Take a recent report from the well regarded NGO the Committee to Protect Journalists (CPJ). It tears apart the notion that press freedom exists in Gaza.
According to the CPJ, journalists there have been subject to ‘detentions, assaults, obstruction and raids’ going back to the start of Hamas rule almost twenty years ago.
While detailing numerous violent assaults on members of the press in Gaza, the analysis warns that violations by Hamas are ‘underreported’.
Some journalists who have been assaulted are believed to be too afraid to say anything at all; others have gone to the Palestinian Journalists Syndicate (PJS) but say they do not want to go public for fear of retaliation.
Note that both the CPJ and PJS are the staunchest critics of Israel. There can be no doubting the credibility and accuracy of their accounts on this matter. The picture they paint is light years removed from Munro’s suggestion of unencumbered press freedom in Gaza.
Some of the journalists in Gaza used by the BBC have been exposed as having deeply hateful views of Israel and Jews, making them entirely unsuitable as journalists.
Yet there is a problem that goes far beyond any individual, if Munro and other executives cannot understand the reality of reporting from Gaza.
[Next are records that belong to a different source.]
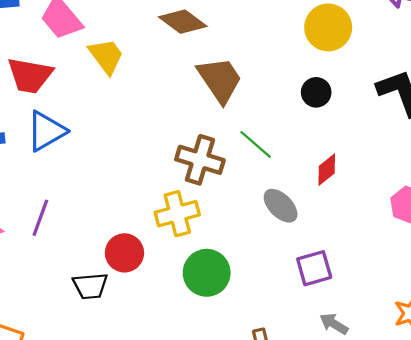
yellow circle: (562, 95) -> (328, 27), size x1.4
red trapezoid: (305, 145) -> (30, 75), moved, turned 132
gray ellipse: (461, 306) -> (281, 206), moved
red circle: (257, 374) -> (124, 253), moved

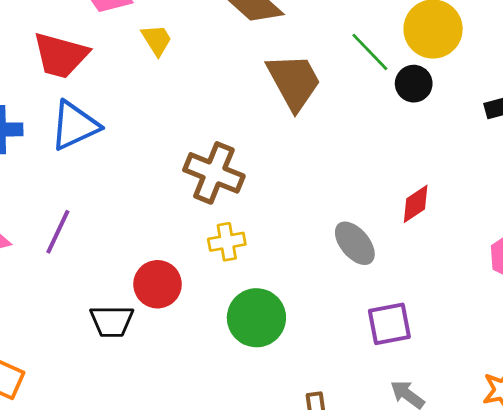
yellow trapezoid: (106, 56) -> (157, 40), size x0.7
black circle: (316, 92) -> (414, 84), moved
green line: (256, 144) -> (370, 52), moved
brown cross: (200, 160) -> (214, 173), moved
yellow cross: (177, 214) -> (227, 242), size x0.7

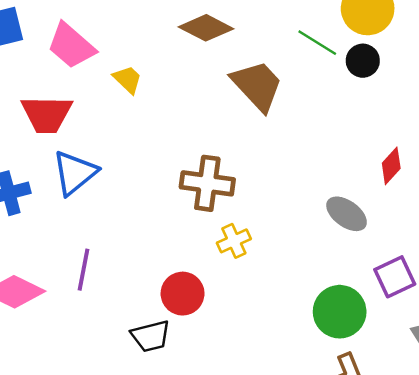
green circle: (256, 318) -> (340, 312), moved

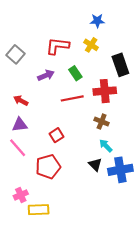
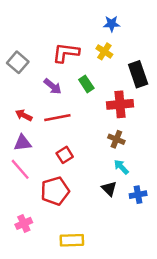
purple arrow: (46, 75) -> (53, 86), turned 63
red line: (72, 98) -> (57, 118), moved
blue cross: (120, 170) -> (138, 195), size x0.6
yellow rectangle: (39, 210) -> (72, 240), moved

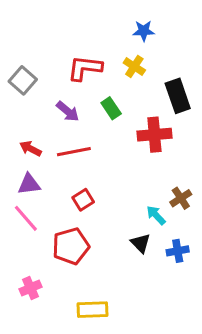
brown cross: (116, 139) -> (181, 198), moved, turned 35

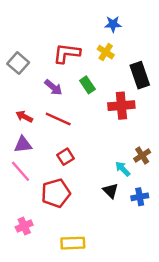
red line: (74, 152) -> (58, 119), turned 35

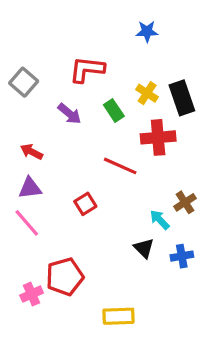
yellow cross: (106, 52) -> (147, 93), moved
red line: (58, 119) -> (120, 166), moved
red pentagon: (56, 193) -> (65, 277), moved
yellow rectangle: (73, 243) -> (119, 316), moved

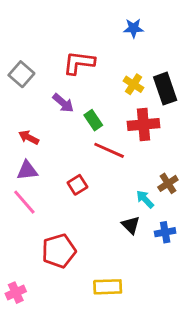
green rectangle: (114, 111) -> (93, 120), moved
pink cross: (32, 294) -> (16, 293), moved

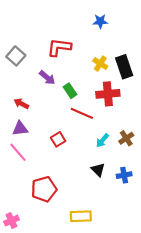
cyan arrow: (145, 199) -> (102, 140), moved, turned -96

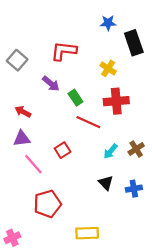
black rectangle: (124, 67) -> (134, 43), moved
pink line: (18, 152) -> (33, 164), moved

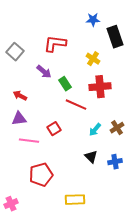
pink line: (33, 164) -> (29, 141), turned -42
TV producer Leo Pearlman has proposed the solution: ‘The BBC make a huge deal of adding to every news script from Gaza by saying that Israel doesn’t allow independent access for journalists.
‘What it never says – and maybe should start doing – is that no journalist can operate freely in Gaza under Hamas control.’
Until they start doing so, Munro and his fellow BBC executives are not only deceiving audiences but also themselves.